India’s Research And Development Conundrum : Historical Approach Analysis
India is far behind in research and development ( R and D ) activities. India’s R and D is just 0.7% of the Gross Domestic Product ( GDP ). USA, Israel, and South Korea, each having R and D more than 3% of their GDP.
Normally most global companies spend 3% on R and D against their sale. It is a global practice. But there are a few exceptions to it like Google, Apple and Samsung which spend more than 15% on R and D against their sales.
In the Indian scenario, there are only a few companies which spend 3% or more on their research activities. Most Indian companies spend on their R and D activities is less than 1% of their sales.

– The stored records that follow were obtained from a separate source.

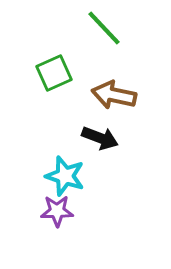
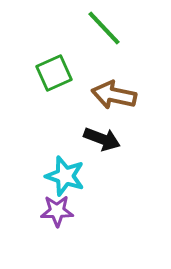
black arrow: moved 2 px right, 1 px down
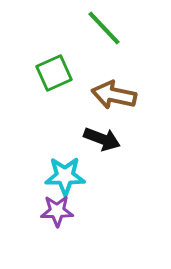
cyan star: rotated 18 degrees counterclockwise
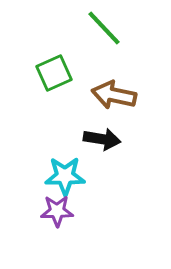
black arrow: rotated 12 degrees counterclockwise
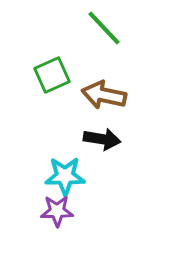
green square: moved 2 px left, 2 px down
brown arrow: moved 10 px left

So, how will we explain this niggardness of Indian companies spending on R and D ? Are they have a shortage of funds to spend on R and D?
It has appeared that Indian companies do not have a shortage of funds to finance R and D activities. We can guess the surplus of funds with the companies through their balance sheet. So, we have to find the answer somewhere else. So, what could be the answer?
The first reason may be the risks associated with the R and D activities. When a company invest in R and D activities, there is no surety whether that investment will be paid off or not. So, R and D activities are always related to a huge investment loss. As Indian companies are mostly risk aversive, they do not take calls of risky investments of R and D.
The second reason may be that most of the present big businesses listed on the share market were earlier owned by trading people or communities. In trading, there are comparatively fewer risks. So, through generations, these trading people were habitual to avoid the risks. This is also reflected in the present-day generations’ business also.
To conclude, R and D is the issue of mindset and not the shortage of funds.